MICRO FINANCE ET GESTION DES RISQUES DE VULNÉRABILITÉ PAR LES MÉNAGES RURAUX AU SÉNÉGAL

Jeudi 25 Juin 2015

Le développement de la micro finance a permis à des millions d’acteurs à travers le monde, qui n’avaient pas accès aux systèmes de financement classique, d’accéder au financement de leurs activités de production et/ou de consommation. Au Sénégal, les activités des Systèmes Financiers Décentralisés (SFD), a connu une croissance dynamique, depuis près de trois décennies, en termes de nombre de clients servis, de montants octroyés, d’emplois créés, etc.


Au Sénégal, la nouvelle approche prônée par le secteur de la micro finance, a permis une plus grande diversification de l’offre et une ouverture au monde rural, mais surtout un accroissement de la portée globale du secteur financier, qui se situe aux environs de 20%, portée essentiellement par les SFD. Le développement des services financiers au niveau des zones rurales devrait se traduire par une meilleure prise en compte des besoins des acteurs, en particulier les ménages, en termes de spécificités et de montants adéquats et à temps opportun.

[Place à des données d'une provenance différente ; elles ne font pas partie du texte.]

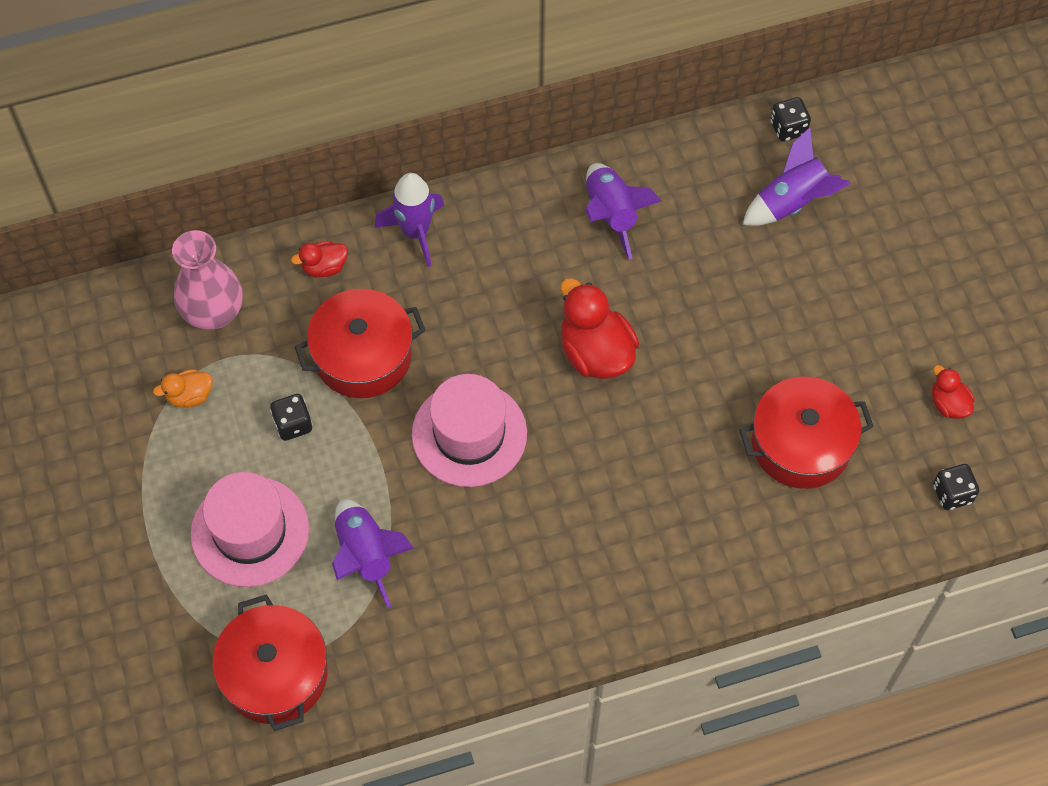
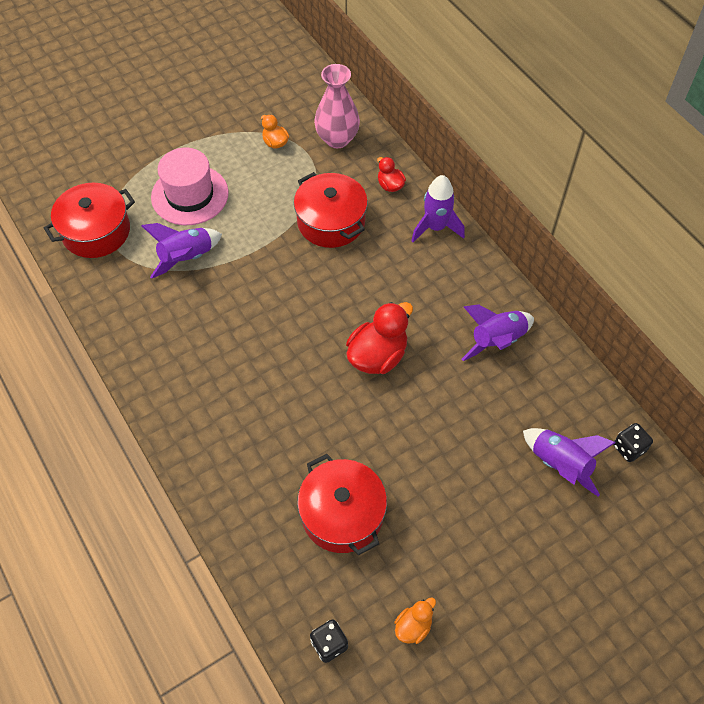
camera: 75 degrees right, 5 degrees down
black dice [270,394,313,441] -> none
pink hat [412,374,527,487] -> none
red duck [932,365,975,419] -> orange duck [394,597,436,644]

Ces derniers sont souvent confrontés à des risques covariants, qui les rendent vulnérables aux chocs endogènes et exogènes, dont la gestion nécessite, souvent, l’utilisation des outils appropriés. Ce travail a consisté à analyser, de façon approfondie, comment les ménages ruraux utilisent les services offerts par les SFD afin de faire face aux risques de vulnérabilité auxquels ils sont confrontés. La notion de vulnérabilité renvoie à la capacité ou l’incapacité des acteurs à pouvoir prévenir les chocs, les gérer et pouvoir s’en sortir en cas de survenance de ceux-ci. Elle est une notion dynamique qui prend en compte les stratégies d’adaptation et de changements socio-économiques du bien être des populations et est mieux définie relativement à un certain repère de mal-être, dont la vulnérabilité à la pauvreté monétaire, la vulnérabilité à la pauvreté des conditions de vie et la vulnérabilité à la pauvreté de potentialité ou de capacités.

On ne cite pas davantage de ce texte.